◆ DATASET EXCERPTS:

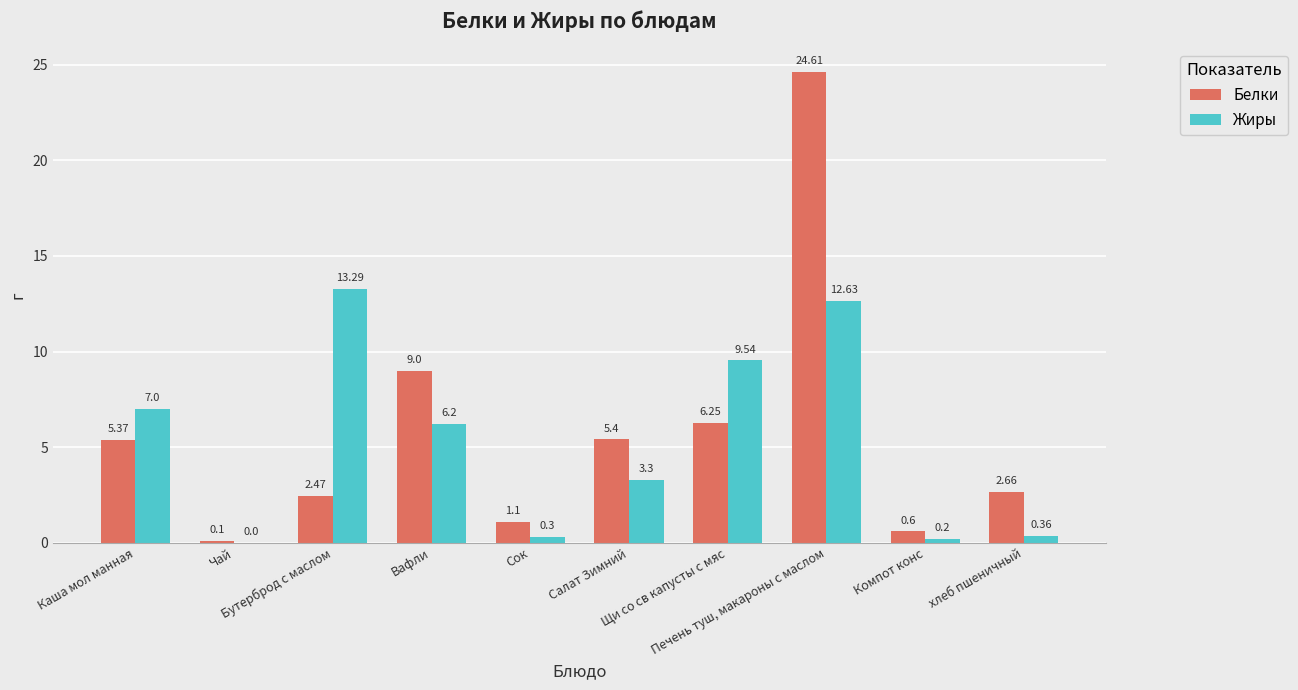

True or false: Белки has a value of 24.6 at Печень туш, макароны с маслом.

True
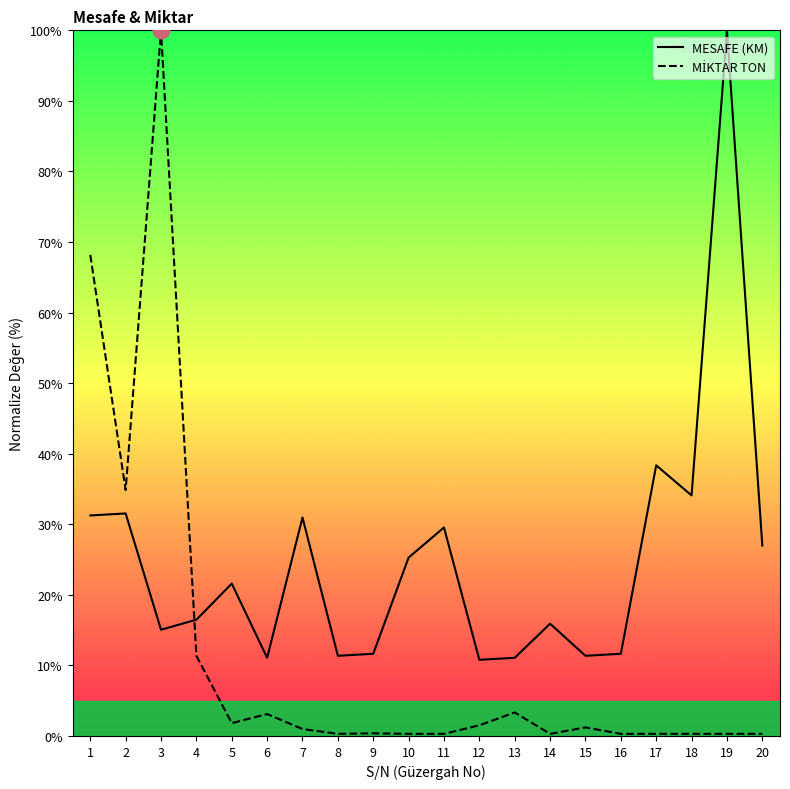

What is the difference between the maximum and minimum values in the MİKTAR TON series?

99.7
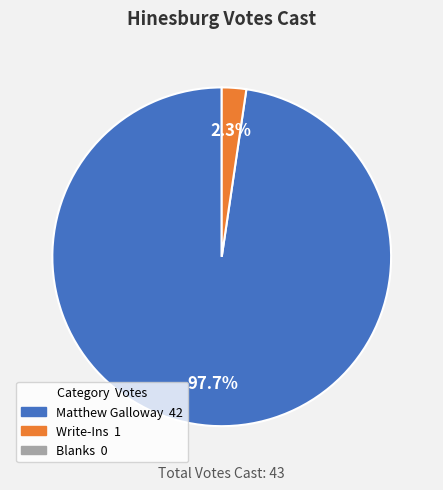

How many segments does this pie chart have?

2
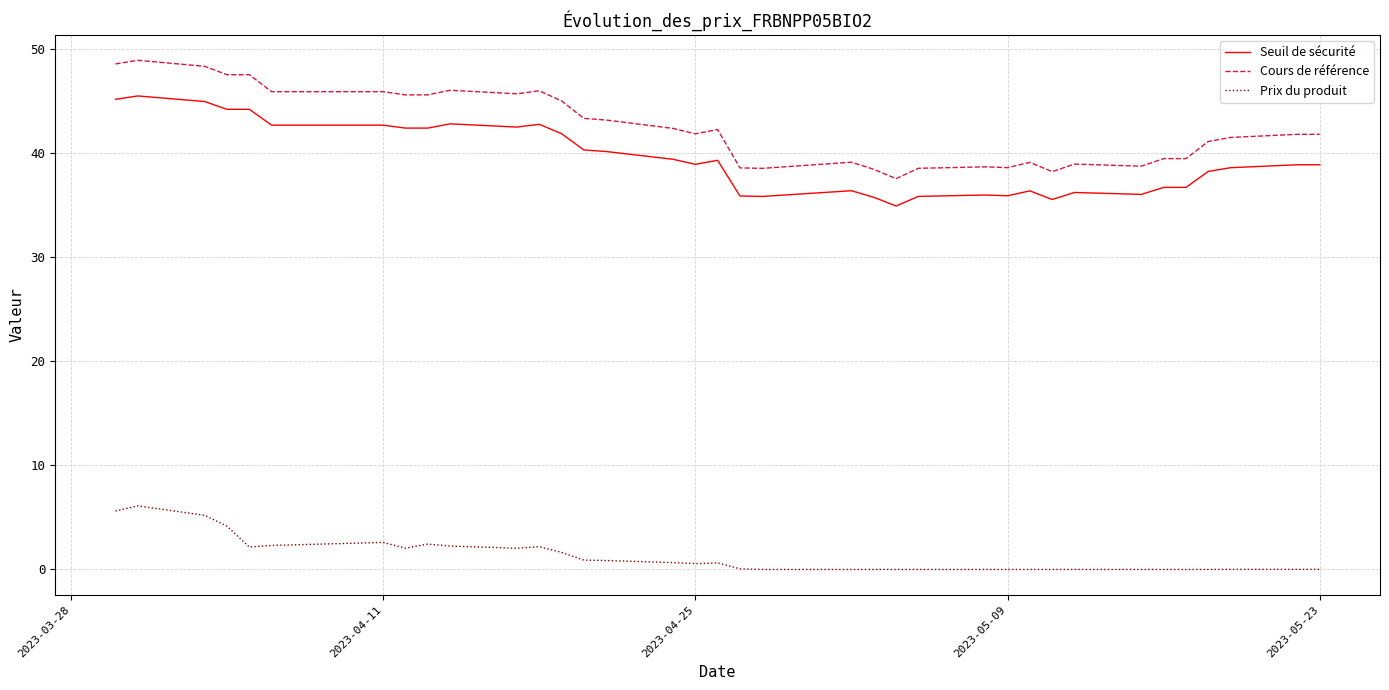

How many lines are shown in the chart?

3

◆ WHAT YOU NEED TO DO:
Render the records as a numbered list, one item per nonblank line, and leave out the picture lines.

◆ SOLUTION:
1. True or false: Белки has a value of 24.6 at Печень туш, макароны с маслом.
2. True
3. What is the difference between the maximum and minimum values in the MİKTAR TON series?
4. 99.7
5. How many segments does this pie chart have?
6. 2
7. How many lines are shown in the chart?
8. 3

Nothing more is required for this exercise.